Current

Feynman: Open-Source Research Agent for Scientific Literature

Feynman is a CLI-native, open-source AI research agent focused on scientific literature synthesis, multi-agent investigation, and code auditing, supporting both local and cloud inference backends.

Feynman is a CLI-native, open-source AI research agent designed to automate the synthesis of scientific literature, enable multi-agent investigation workflows, and audit research code. Unlike general-purpose AI assistants, Feynman is specialized for research-intensive tasks—reading papers, extracting insights, comparing methodologies, and tracing claims across the literature.

Core Capabilities

Literature Synthesis: Feynman can ingest and process scientific papers, technical reports, and arXiv preprints, extracting key claims, methodologies, and results into structured summaries. It maintains context across multiple documents to identify convergence and divergence in research findings.

Multi-Agent Investigation: The framework supports delegating subtasks to specialized sub-agents—for example, one agent handling literature search, another focusing on code auditing, and a third synthesizing findings. This division of labor accelerates complex research questions that span multiple domains.

Code Auditing: For computational research, Feynman can audit implementation code against published methodologies, identify discrepancies, run unit tests, and verify reproducibility claims. This closes a critical gap in the research pipeline between paper and practice.

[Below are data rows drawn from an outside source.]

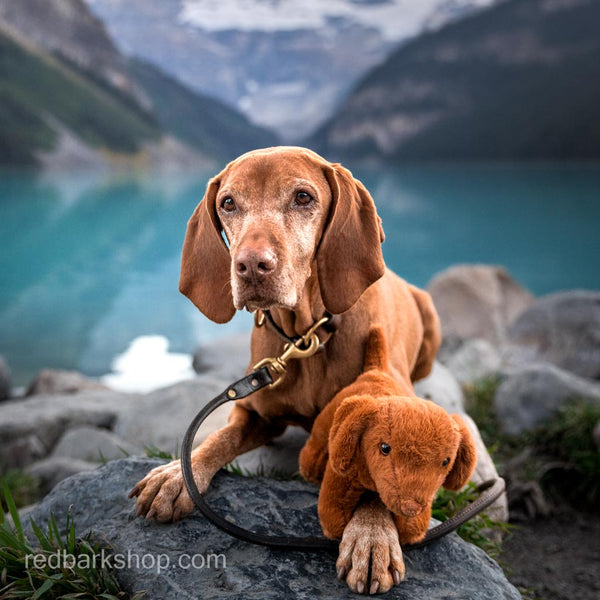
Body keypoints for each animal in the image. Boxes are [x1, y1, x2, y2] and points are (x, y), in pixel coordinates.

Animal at [130, 146, 440, 596]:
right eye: (228, 203)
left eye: (302, 197)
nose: (250, 265)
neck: (306, 334)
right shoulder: (254, 410)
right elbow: (216, 438)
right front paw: (177, 475)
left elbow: (377, 472)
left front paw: (371, 534)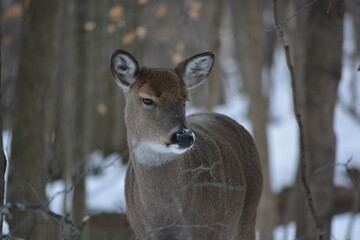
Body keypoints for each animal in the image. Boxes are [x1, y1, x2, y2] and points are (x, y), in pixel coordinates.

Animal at [109, 49, 262, 239]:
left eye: (185, 99)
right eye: (147, 99)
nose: (184, 136)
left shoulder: (211, 230)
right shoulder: (141, 232)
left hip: (249, 213)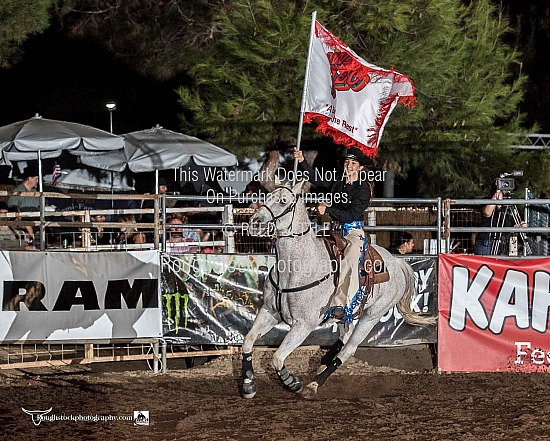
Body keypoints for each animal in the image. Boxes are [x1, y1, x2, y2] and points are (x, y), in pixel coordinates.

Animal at [244, 180, 438, 398]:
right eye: (266, 197)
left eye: (283, 201)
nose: (255, 223)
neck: (296, 268)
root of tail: (397, 262)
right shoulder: (269, 311)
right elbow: (248, 341)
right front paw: (248, 384)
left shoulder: (303, 325)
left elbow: (277, 357)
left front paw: (293, 383)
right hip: (347, 314)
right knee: (344, 337)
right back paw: (322, 364)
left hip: (372, 316)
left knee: (349, 349)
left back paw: (314, 384)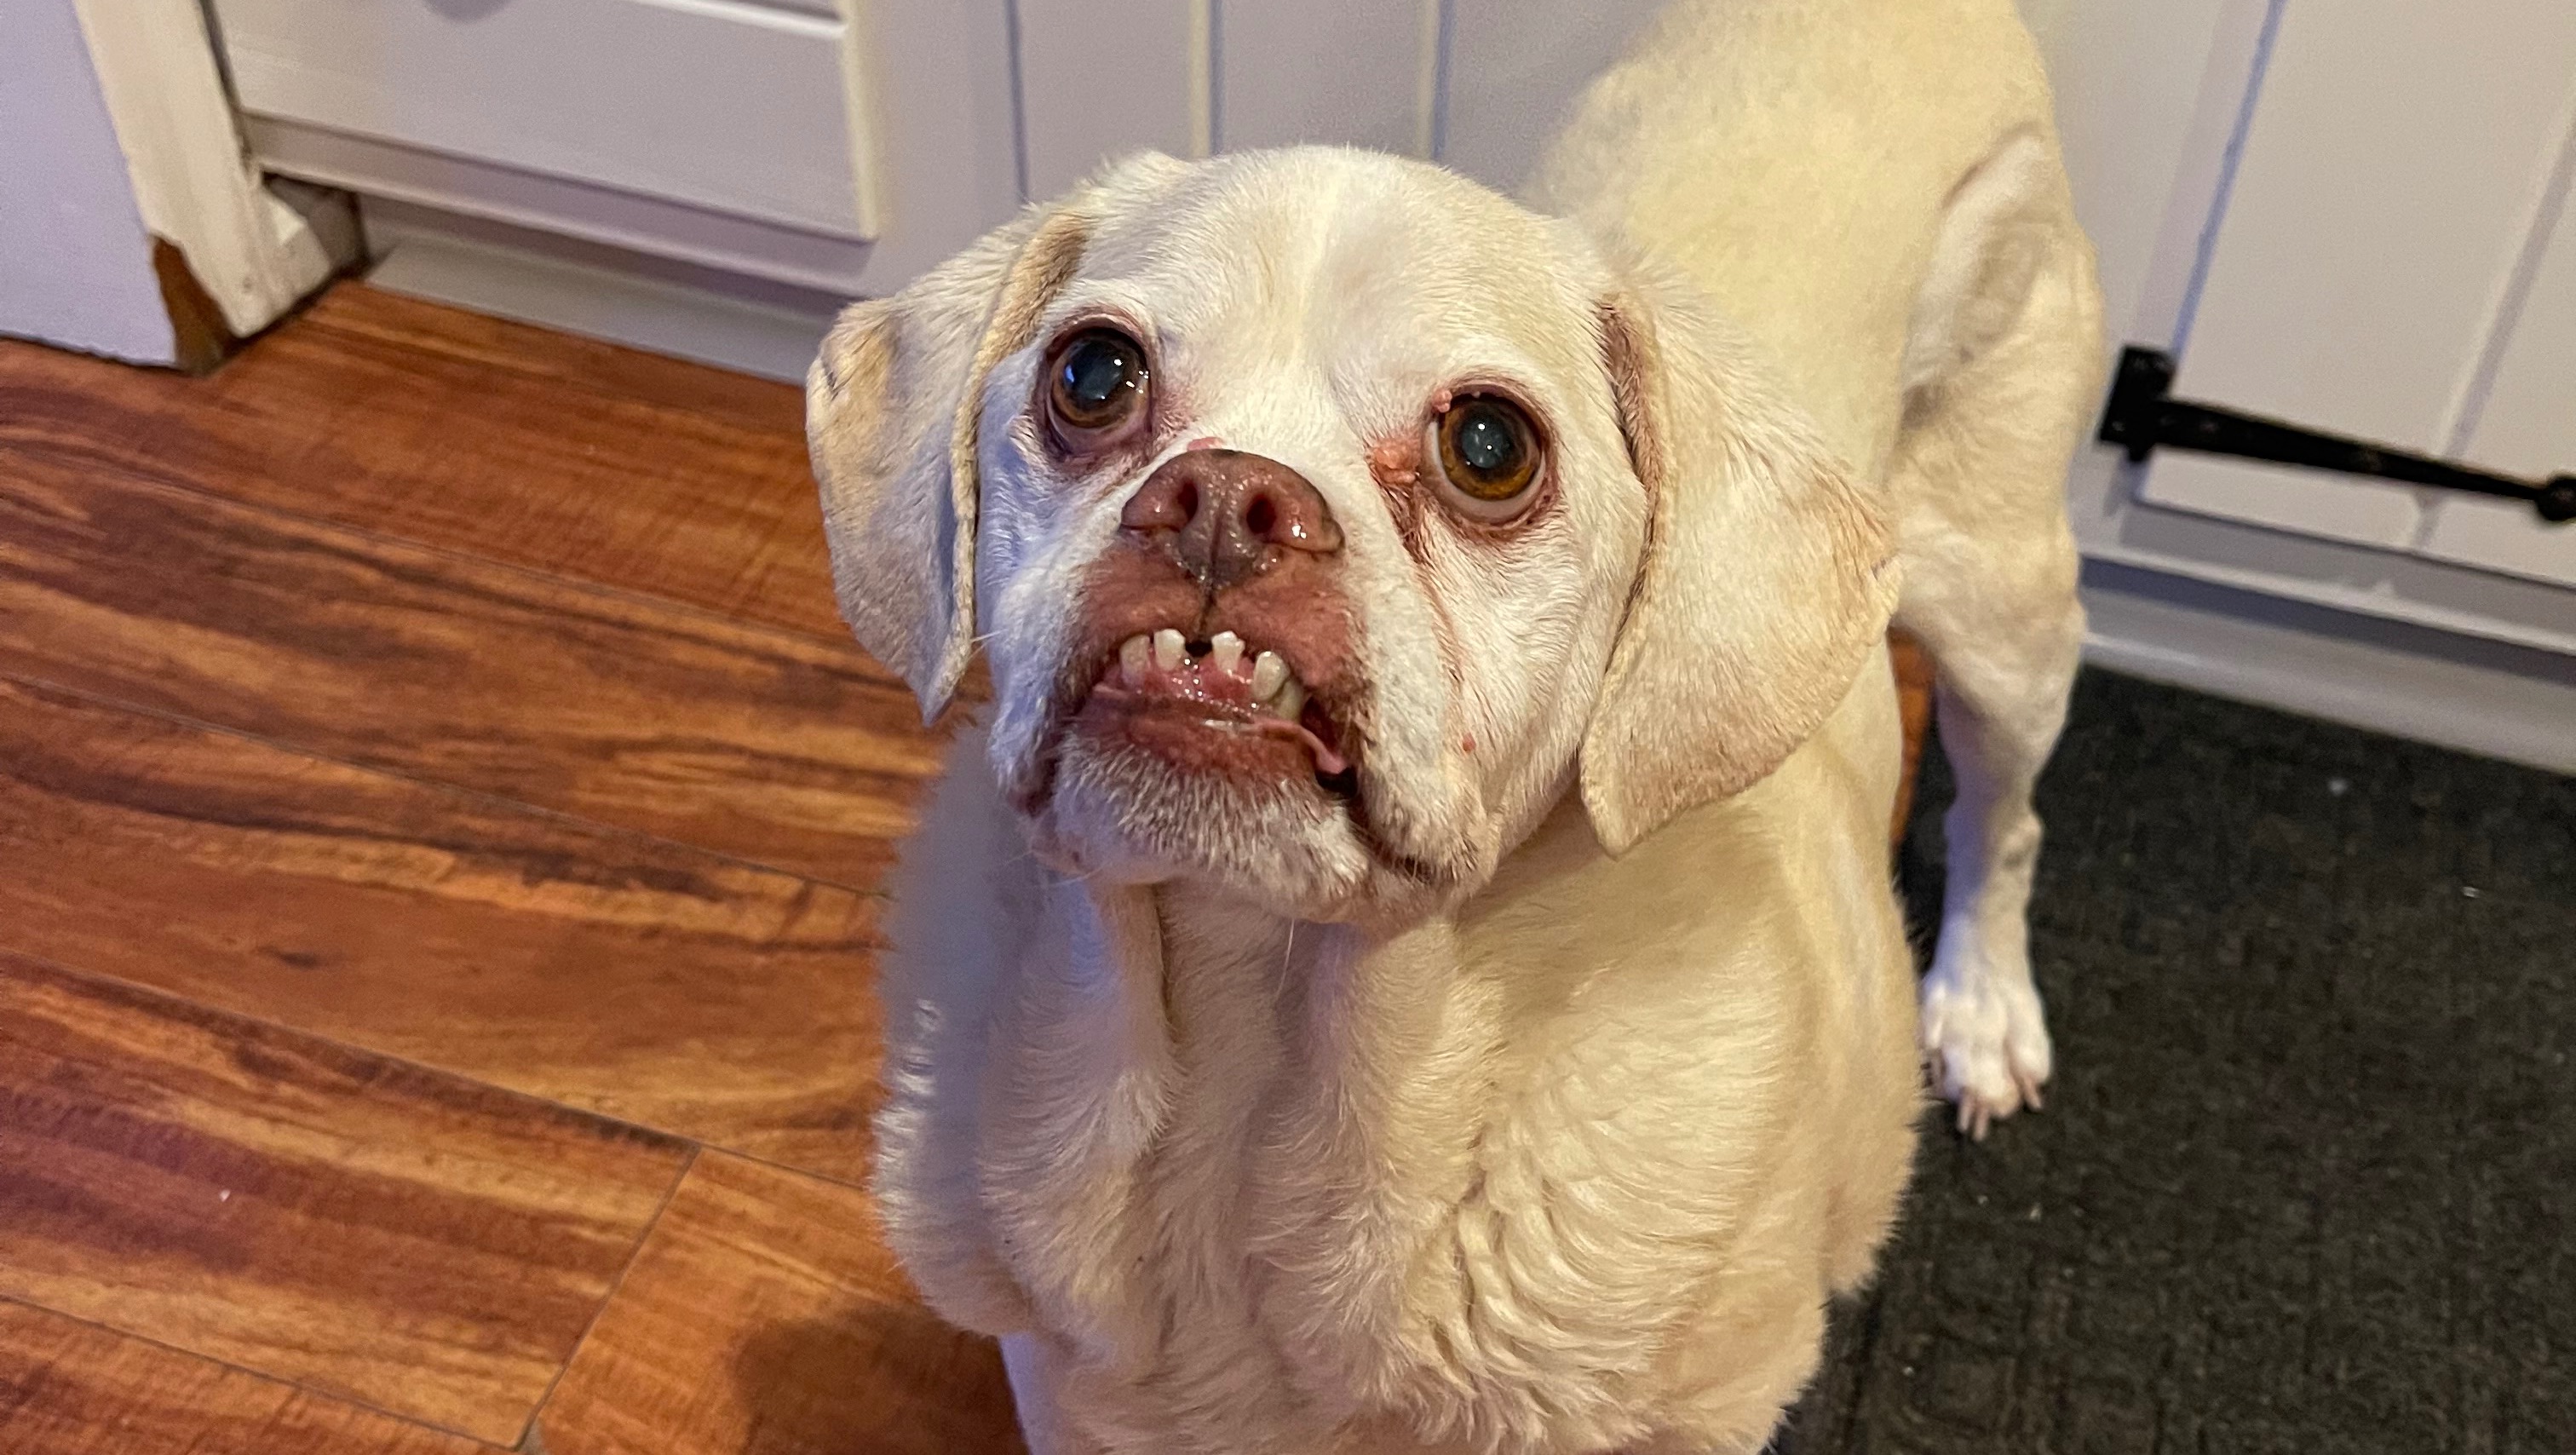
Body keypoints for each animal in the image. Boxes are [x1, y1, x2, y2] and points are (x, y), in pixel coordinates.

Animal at [805, 0, 2100, 1448]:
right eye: (1091, 372)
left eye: (1489, 446)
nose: (1224, 501)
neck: (1250, 1094)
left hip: (2006, 616)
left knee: (2006, 823)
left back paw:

Backend Flexibility: Feynman supports both local inference (via Ollama, Llama.cpp, or local vLLM deployments) and cloud-based backends (OpenAI, Anthropic, etc.), enabling privacy-conscious researchers to run sensitive work locally while maintaining the option to scale to larger models for complex tasks.

Architecture

Feynman operates primarily through the terminal, with a CLI interface that supports:

  • feynman ask <query>: Pose research questions and receive synthesized answers with citations
  • feynman audit <repository>: Audit code repositories against research claims
  • feynman investigate <topic>: Launch multi-agent investigation workflows for a given research topic
  • feynman sync: Pull latest preprints from configured arXiv categories

The CLI design prioritizes reproducibility and audit trails—every response is logged with source citations, enabling researchers to trace conclusions back to primary documents.

Relation to Existing Tools

Feynman occupies a niche between general-purpose coding agents (like Aider or Cursor) and domain-specific research tools (like Consensus or Scite). It differs from tools like AutoResearch or AutoGen by being purpose-built for scientific inquiry rather than general software development or open-ended task automation. It complements tools like Obsidian AI Agents by providing a research-focused workflow rather than general knowledge management.

Governance and Accountability

The open-source nature of Feynman ensures that research pipelines remain inspectable and editable. Researchers can modify agent behavior, audit the code itself, and verify that their analysis pipeline aligns with their epistemic values—addressing the "black box" concerns that plague proprietary research tools.

Circuits and Connections

This project intersects several infrastructure patterns documented in Openflows:

  • Autonomous Research Accountability Circuit: Feynman exemplifies human-maintained interpretive authority by logging citations and enabling traceability.
  • Terminal-Native Agentic Workflows Circuit: The CLI-first design aligns with the pattern of prioritizing scriptability and auditable workflows over chat-based interfaces.
  • Inspectable Agent Operations Circuit: Full logging with source citations creates a governable agent operations loop where mediation remains visible and revisable.

Related entries include autoresearch-karpathy (minimal autonomous ML experiments), agentation (inspecting agent screen states for debugging), and the general research tooling landscape.

Mediation Block: This entry was drafted from the Feynman repository README and source code. It reflects the project's current design philosophy as of April 2026 and does not endorse specific model recommendations or implementation trade-offs.